The required output is the stretch from the line containing "enrollment x 100." through the line containing "city residents. |" in the records below, unaltered and with no pictures.
:: Material for this task ::
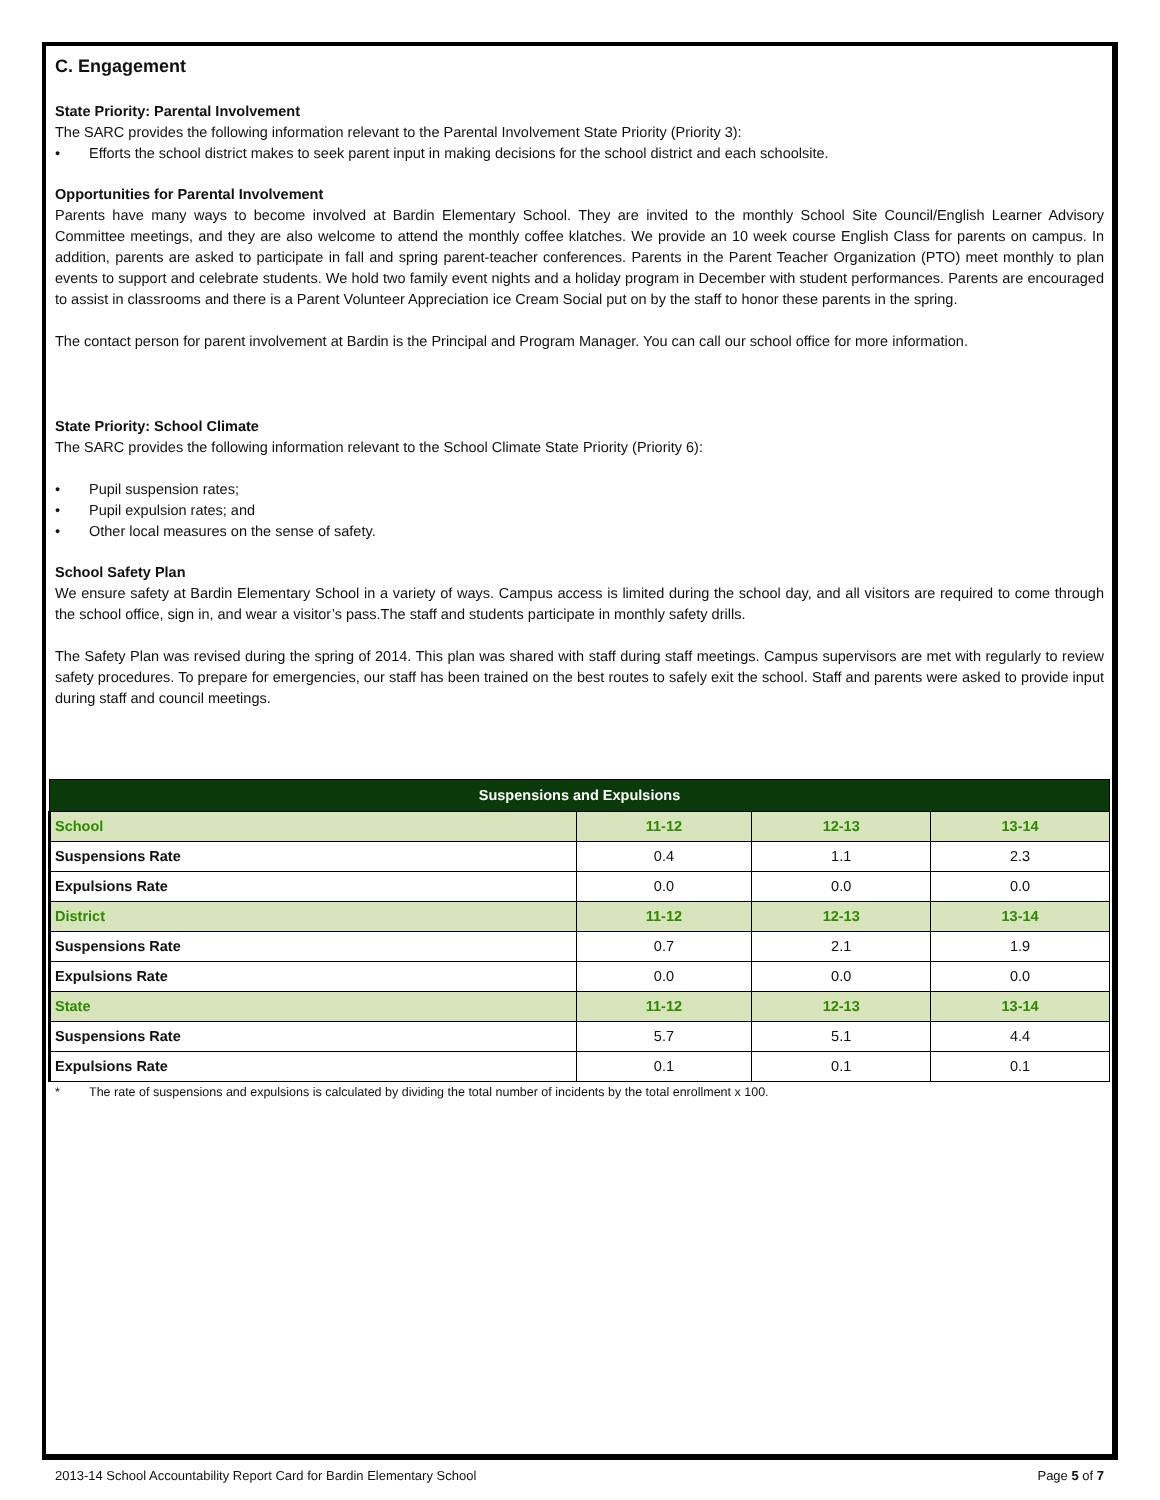C. Engagement
State Priority: Parental Involvement
The SARC provides the following information relevant to the Parental Involvement State Priority (Priority 3):
• Efforts the school district makes to seek parent input in making decisions for the school district and each schoolsite.
Opportunities for Parental Involvement
Parents have many ways to become involved at Bardin Elementary School. They are invited to the monthly School Site Council/English Learner Advisory Committee meetings, and they are also welcome to attend the monthly coffee klatches. We provide an 10 week course English Class for parents on campus. In addition, parents are asked to participate in fall and spring parent-teacher conferences. Parents in the Parent Teacher Organization (PTO) meet monthly to plan events to support and celebrate students. We hold two family event nights and a holiday program in December with student performances. Parents are encouraged to assist in classrooms and there is a Parent Volunteer Appreciation ice Cream Social put on by the staff to honor these parents in the spring.
The contact person for parent involvement at Bardin is the Principal and Program Manager. You can call our school office for more information.
State Priority: School Climate
The SARC provides the following information relevant to the School Climate State Priority (Priority 6):
• Pupil suspension rates;
• Pupil expulsion rates; and
• Other local measures on the sense of safety.
School Safety Plan
We ensure safety at Bardin Elementary School in a variety of ways. Campus access is limited during the school day, and all visitors are required to come through the school office, sign in, and wear a visitor’s pass.The staff and students participate in monthly safety drills.
The Safety Plan was revised during the spring of 2014. This plan was shared with staff during staff meetings. Campus supervisors are met with regularly to review safety procedures. To prepare for emergencies, our staff has been trained on the best routes to safely exit the school. Staff and parents were asked to provide input during staff and council meetings.
| Suspensions and Expulsions | | | |
| --- | --- | --- | --- |
| School | 11-12 | 12-13 | 13-14 |
| Suspensions Rate | 0.4 | 1.1 | 2.3 |
| Expulsions Rate | 0.0 | 0.0 | 0.0 |
| District | 11-12 | 12-13 | 13-14 |
| Suspensions Rate | 0.7 | 2.1 | 1.9 |
| Expulsions Rate | 0.0 | 0.0 | 0.0 |
| State | 11-12 | 12-13 | 13-14 |
| Suspensions Rate | 5.7 | 5.1 | 4.4 |
| Expulsions Rate | 0.1 | 0.1 | 0.1 |
* The rate of suspensions and expulsions is calculated by dividing the total number of incidents by the total enrollment x 100.
2013-14 School Accountability Report Card for Bardin Elementary School Page 5 of 7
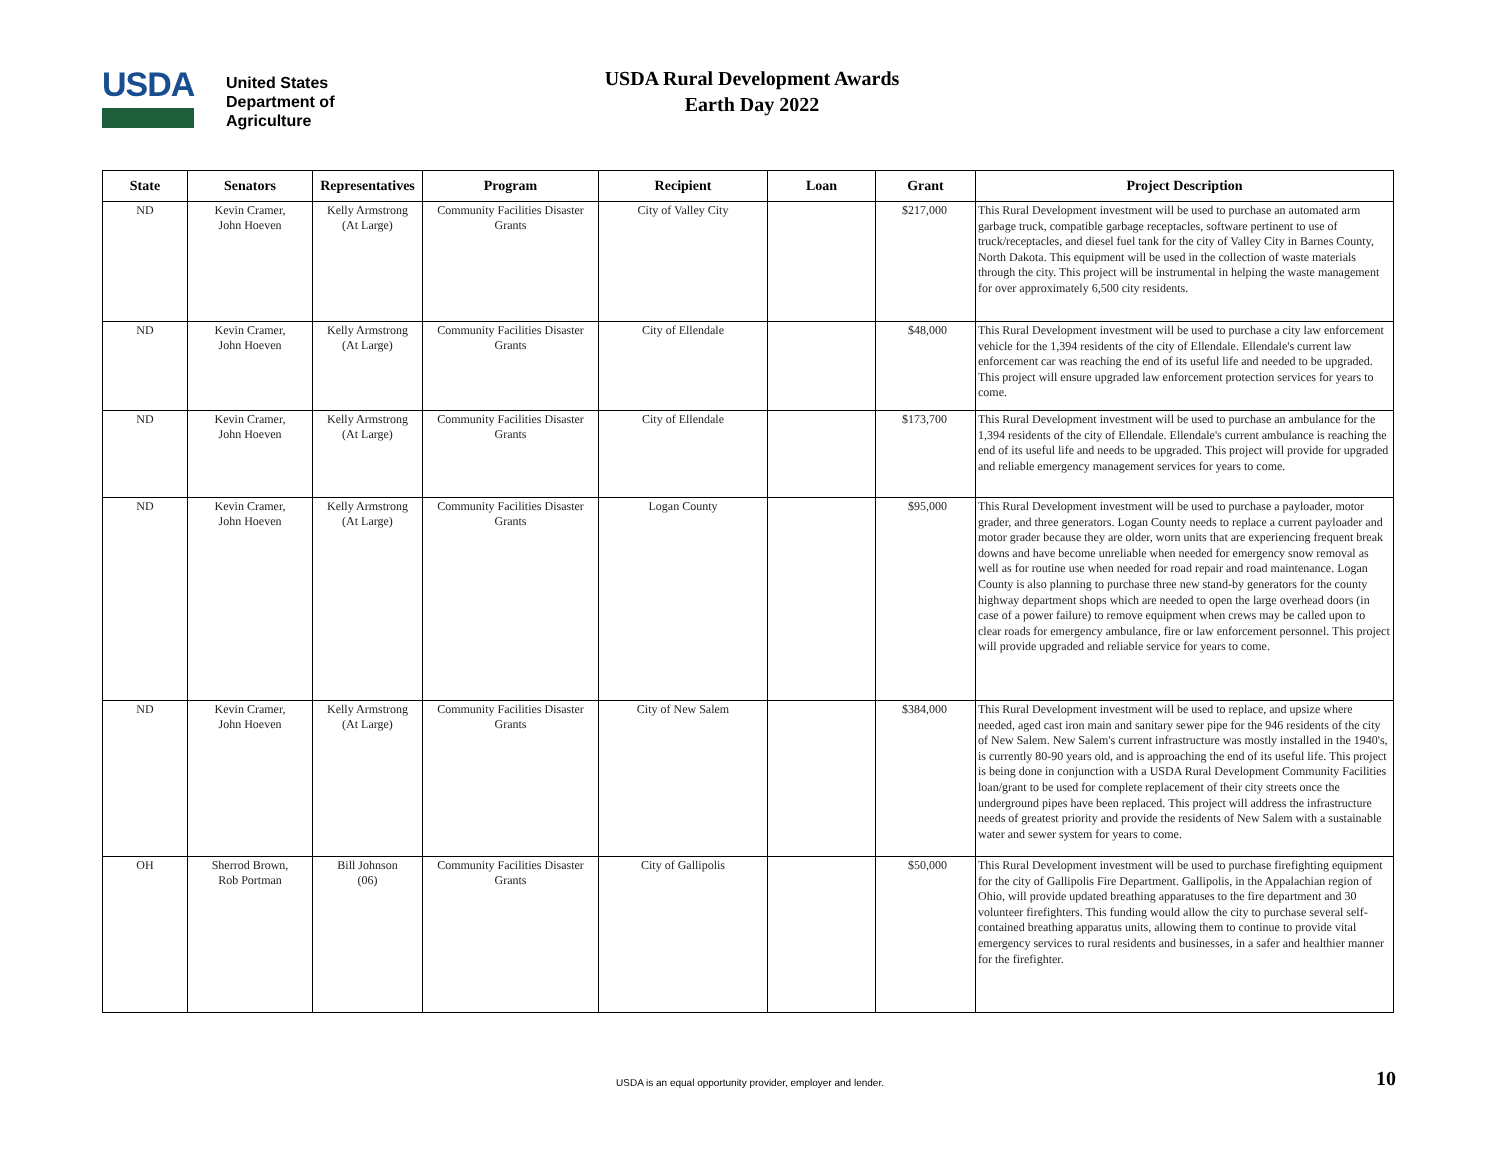USDA
United States
Department of
Agriculture
USDA Rural Development Awards
Earth Day 2022
| State | Senators | Representatives | Program | Recipient | Loan | Grant | Project Description |
| --- | --- | --- | --- | --- | --- | --- | --- |
| ND | Kevin Cramer, John Hoeven | Kelly Armstrong (At Large) | Community Facilities Disaster Grants | City of Valley City | | $217,000 | This Rural Development investment will be used to purchase an automated arm garbage truck, compatible garbage receptacles, software pertinent to use of truck/receptacles, and diesel fuel tank for the city of Valley City in Barnes County, North Dakota. This equipment will be used in the collection of waste materials through the city. This project will be instrumental in helping the waste management for over approximately 6,500 city residents. |
| ND | Kevin Cramer, John Hoeven | Kelly Armstrong (At Large) | Community Facilities Disaster Grants | City of Ellendale | | $48,000 | This Rural Development investment will be used to purchase a city law enforcement vehicle for the 1,394 residents of the city of Ellendale. Ellendale's current law enforcement car was reaching the end of its useful life and needed to be upgraded. This project will ensure upgraded law enforcement protection services for years to come. |
| ND | Kevin Cramer, John Hoeven | Kelly Armstrong (At Large) | Community Facilities Disaster Grants | City of Ellendale | | $173,700 | This Rural Development investment will be used to purchase an ambulance for the 1,394 residents of the city of Ellendale. Ellendale's current ambulance is reaching the end of its useful life and needs to be upgraded. This project will provide for upgraded and reliable emergency management services for years to come. |
| ND | Kevin Cramer, John Hoeven | Kelly Armstrong (At Large) | Community Facilities Disaster Grants | Logan County | | $95,000 | This Rural Development investment will be used to purchase a payloader, motor grader, and three generators. Logan County needs to replace a current payloader and motor grader because they are older, worn units that are experiencing frequent break downs and have become unreliable when needed for emergency snow removal as well as for routine use when needed for road repair and road maintenance. Logan County is also planning to purchase three new stand-by generators for the county highway department shops which are needed to open the large overhead doors (in case of a power failure) to remove equipment when crews may be called upon to clear roads for emergency ambulance, fire or law enforcement personnel. This project will provide upgraded and reliable service for years to come. |
| ND | Kevin Cramer, John Hoeven | Kelly Armstrong (At Large) | Community Facilities Disaster Grants | City of New Salem | | $384,000 | This Rural Development investment will be used to replace, and upsize where needed, aged cast iron main and sanitary sewer pipe for the 946 residents of the city of New Salem. New Salem's current infrastructure was mostly installed in the 1940's, is currently 80-90 years old, and is approaching the end of its useful life. This project is being done in conjunction with a USDA Rural Development Community Facilities loan/grant to be used for complete replacement of their city streets once the underground pipes have been replaced. This project will address the infrastructure needs of greatest priority and provide the residents of New Salem with a sustainable water and sewer system for years to come. |
| OH | Sherrod Brown, Rob Portman | Bill Johnson (06) | Community Facilities Disaster Grants | City of Gallipolis | | $50,000 | This Rural Development investment will be used to purchase firefighting equipment for the city of Gallipolis Fire Department. Gallipolis, in the Appalachian region of Ohio, will provide updated breathing apparatuses to the fire department and 30 volunteer firefighters. This funding would allow the city to purchase several self-contained breathing apparatus units, allowing them to continue to provide vital emergency services to rural residents and businesses, in a safer and healthier manner for the firefighter. |
USDA is an equal opportunity provider, employer and lender. 10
:::
## [Finished exercise]
* The rate of suspensions and expulsions is calculated by dividing the total number of incidents by the total enrollment x 100.
2013-14 School Accountability Report Card for Bardin Elementary School Page 5 of 7
USDA
United States
Department of
Agriculture
USDA Rural Development Awards
Earth Day 2022
| State | Senators | Representatives | Program | Recipient | Loan | Grant | Project Description |
| --- | --- | --- | --- | --- | --- | --- | --- |
| ND | Kevin Cramer, John Hoeven | Kelly Armstrong (At Large) | Community Facilities Disaster Grants | City of Valley City | | $217,000 | This Rural Development investment will be used to purchase an automated arm garbage truck, compatible garbage receptacles, software pertinent to use of truck/receptacles, and diesel fuel tank for the city of Valley City in Barnes County, North Dakota. This equipment will be used in the collection of waste materials through the city. This project will be instrumental in helping the waste management for over approximately 6,500 city residents. |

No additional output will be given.